Islamic finance boomed for years on the back of high oil prices, before growth started to slow in the wake of the global economic crisis last year.
"I think you will see a trend toward consolidation in real estate ... but I think banking not yet. Consolidation now through mergers I don't think will help liquidity," Hussein al-Qemzi, chief executive of Noor Islamic Bank, told a conference in Dubai.
Islamic banks, in particular investment houses, mushroomed to tap into the oil wealth accumulated in the region.
But the downward correction in regional real estate markets to which Islamic banks are heavily exposed has raised concerns some might not survive and has heightened speculation of a wave of consolidation.
"You tell me how an Islamic investment bank that invested in real estate and in private equity, that has a big refund this year, how it's going to find this money, what is it going to do?" said Simon Eedle, managing director of global Islamic banking at France's Calyon.
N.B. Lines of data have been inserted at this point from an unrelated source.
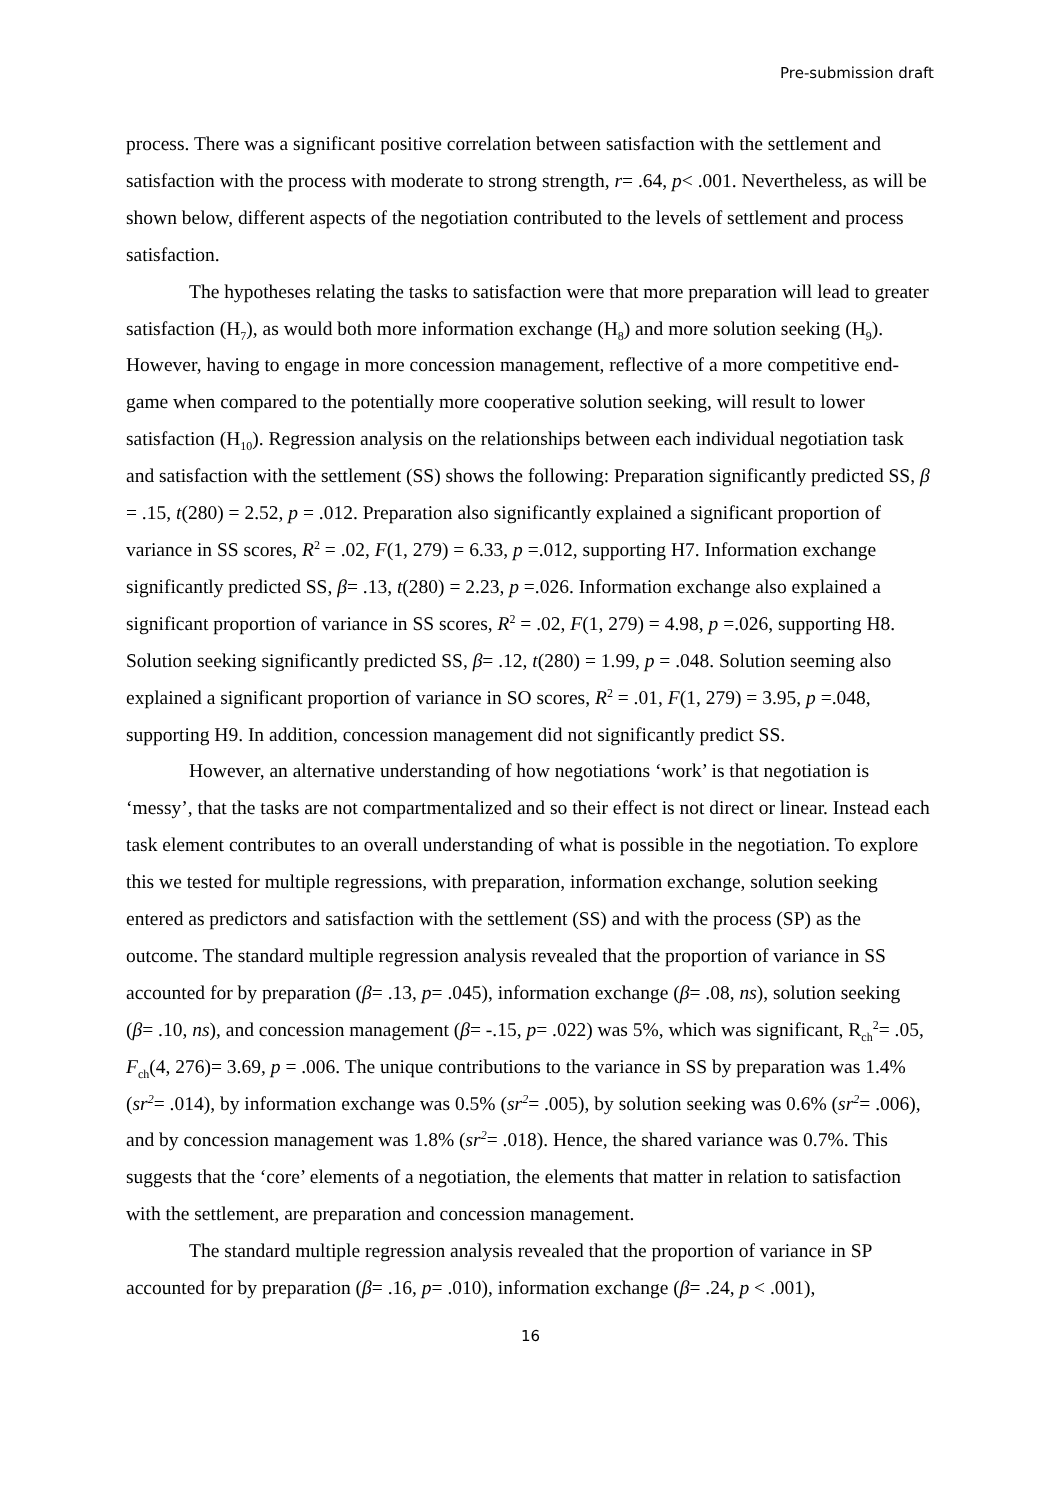Pre-submission draft
process. There was a significant positive correlation between satisfaction with the settlement and satisfaction with the process with moderate to strong strength, r= .64, p< .001. Nevertheless, as will be shown below, different aspects of the negotiation contributed to the levels of settlement and process satisfaction.
The hypotheses relating the tasks to satisfaction were that more preparation will lead to greater satisfaction (H<sub>7</sub>), as would both more information exchange (H<sub>8</sub>) and more solution seeking (H<sub>9</sub>). However, having to engage in more concession management, reflective of a more competitive end-game when compared to the potentially more cooperative solution seeking, will result to lower satisfaction (H<sub>10</sub>). Regression analysis on the relationships between each individual negotiation task and satisfaction with the settlement (SS) shows the following: Preparation significantly predicted SS, β = .15, t(280) = 2.52, p = .012. Preparation also significantly explained a significant proportion of variance in SS scores, R<sup>2</sup> = .02, F(1, 279) = 6.33, p =.012, supporting H7. Information exchange significantly predicted SS, β= .13, t(280) = 2.23, p =.026. Information exchange also explained a significant proportion of variance in SS scores, R<sup>2</sup> = .02, F(1, 279) = 4.98, p =.026, supporting H8. Solution seeking significantly predicted SS, β= .12, t(280) = 1.99, p = .048. Solution seeming also explained a significant proportion of variance in SO scores, R<sup>2</sup> = .01, F(1, 279) = 3.95, p =.048, supporting H9. In addition, concession management did not significantly predict SS.
However, an alternative understanding of how negotiations ‘work’ is that negotiation is ‘messy’, that the tasks are not compartmentalized and so their effect is not direct or linear. Instead each task element contributes to an overall understanding of what is possible in the negotiation. To explore this we tested for multiple regressions, with preparation, information exchange, solution seeking entered as predictors and satisfaction with the settlement (SS) and with the process (SP) as the outcome. The standard multiple regression analysis revealed that the proportion of variance in SS accounted for by preparation (β= .13, p= .045), information exchange (β= .08, ns), solution seeking (β= .10, ns), and concession management (β= -.15, p= .022) was 5%, which was significant, R<sub>ch</sub><sup>2</sup>= .05, F<sub>ch</sub>(4, 276)= 3.69, p = .006. The unique contributions to the variance in SS by preparation was 1.4% (sr<sup>2</sup>= .014), by information exchange was 0.5% (sr<sup>2</sup>= .005), by solution seeking was 0.6% (sr<sup>2</sup>= .006), and by concession management was 1.8% (sr<sup>2</sup>= .018). Hence, the shared variance was 0.7%. This suggests that the ‘core’ elements of a negotiation, the elements that matter in relation to satisfaction with the settlement, are preparation and concession management.
The standard multiple regression analysis revealed that the proportion of variance in SP accounted for by preparation (β= .16, p= .010), information exchange (β= .24, p < .001),
16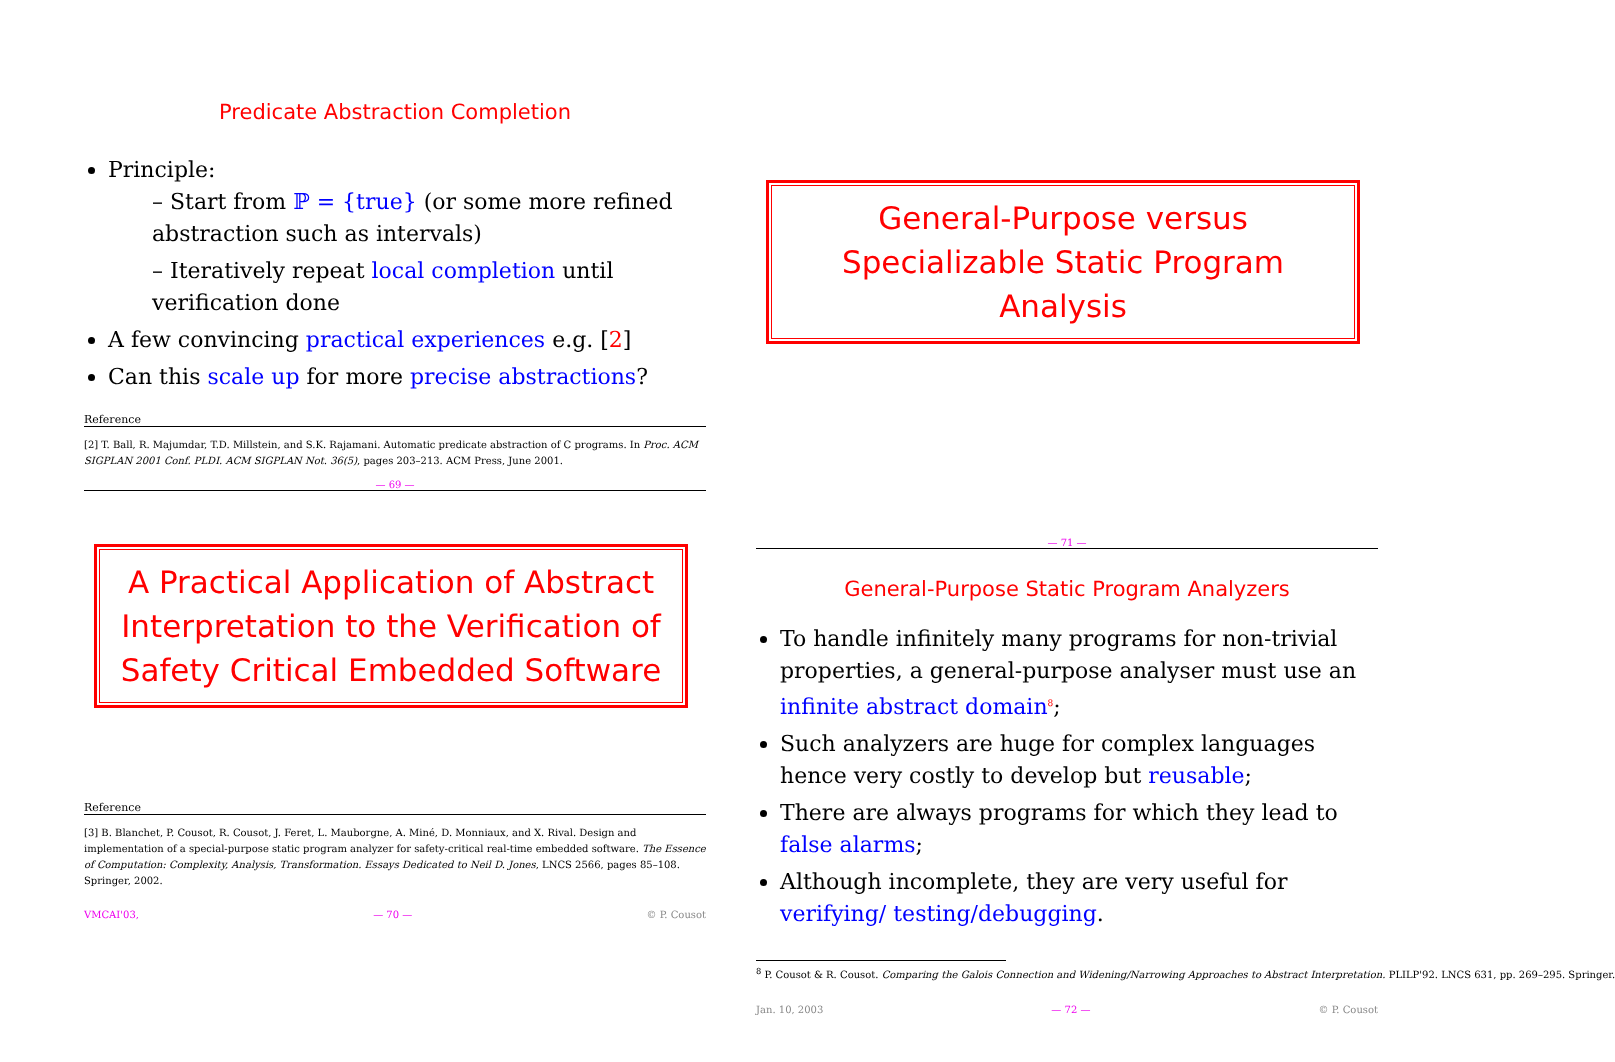Predicate Abstraction Completion
Principle:
– Start from ℙ = {true} (or some more refined abstraction such as intervals)
– Iteratively repeat local completion until verification done
A few convincing practical experiences e.g. [2]
Can this scale up for more precise abstractions?
Reference
[2] T. Ball, R. Majumdar, T.D. Millstein, and S.K. Rajamani. Automatic predicate abstraction of C programs. In Proc. ACM SIGPLAN 2001 Conf. PLDI. ACM SIGPLAN Not. 36(5), pages 203–213. ACM Press, June 2001.
— 69 —
A Practical Application of Abstract Interpretation to the Verification of Safety Critical Embedded Software
Reference
[3] B. Blanchet, P. Cousot, R. Cousot, J. Feret, L. Mauborgne, A. Miné, D. Monniaux, and X. Rival. Design and implementation of a special-purpose static program analyzer for safety-critical real-time embedded software. The Essence of Computation: Complexity, Analysis, Transformation. Essays Dedicated to Neil D. Jones, LNCS 2566, pages 85–108. Springer, 2002.
VMCAI'03, — 70 — © P. Cousot
General-Purpose versus Specializable Static Program Analysis
— 71 —
General-Purpose Static Program Analyzers
To handle infinitely many programs for non-trivial properties, a general-purpose analyser must use an infinite abstract domain<sup>8</sup>;
Such analyzers are huge for complex languages hence very costly to develop but reusable;
There are always programs for which they lead to false alarms;
Although incomplete, they are very useful for verifying/ testing/debugging.
<sup>8</sup> P. Cousot & R. Cousot. Comparing the Galois Connection and Widening/Narrowing Approaches to Abstract Interpretation. PLILP'92. LNCS 631, pp. 269–295. Springer.
Jan. 10, 2003 — 72 — © P. Cousot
"This market is going to consolidate either by default, by merger, or by government intervention. I don't think it will be a question of prices paid, I think it will be twisting arms to solve problems," he added.
SMALL BANKS
The Gulf Arab region's largest Islamic banks, such as Kuwait Finance House and Saudi's Al Rajhi Bank, are still small compared with Western conventional banks.
That reduces their ability to compete with the wholesale banking offered by the Islamic subsidiaries of the major Western conventional banks.
"Islamic banking cannot be taken seriously until we have some global Islamic banks ... They don't have to be present everywhere in the world, but they need to be in the top one hundred," Eedle said.
Sheikh Saleh Kamel, chairman and shareholder of Bahrain-based Albaraka Banking, in January reiterated plans to establish an Islamic megabank with a paid-up capital of around $10 billion, but experts say these high-flying plans are not realistic in the current climate.
Bahrain-based Islamic lender Ithmaar in March put on hold the planned merger of its unit Shamil Bank with partly owned retail bank BBK citing market uncertainty.
Analysts said the pricing of assets had been too difficult in the current climate and banks had other priorities such as improving earnings.
"Ideally this merger (of Islamic banks) should take place in normal times and when you have a strategy that fits both parties, but a merger between two entities that have issues, that doesn't solve the problem," said Yousif Khalaf, chief executive of Ajman Bank.
Before the crisis there had traditionally been few mergers and acquisitions in the Gulf Arab region and many Islamic banks in particular remain dominated by strong individual or family shareholders.
"Consolidation is something that we have been talking about (for) a long time. The biggest issue with consolidation is ego and that is a problem that you can't really address," said Ahmed Abbas, chief executive of Bahrain-based Islamic bank Liquidity Management Center.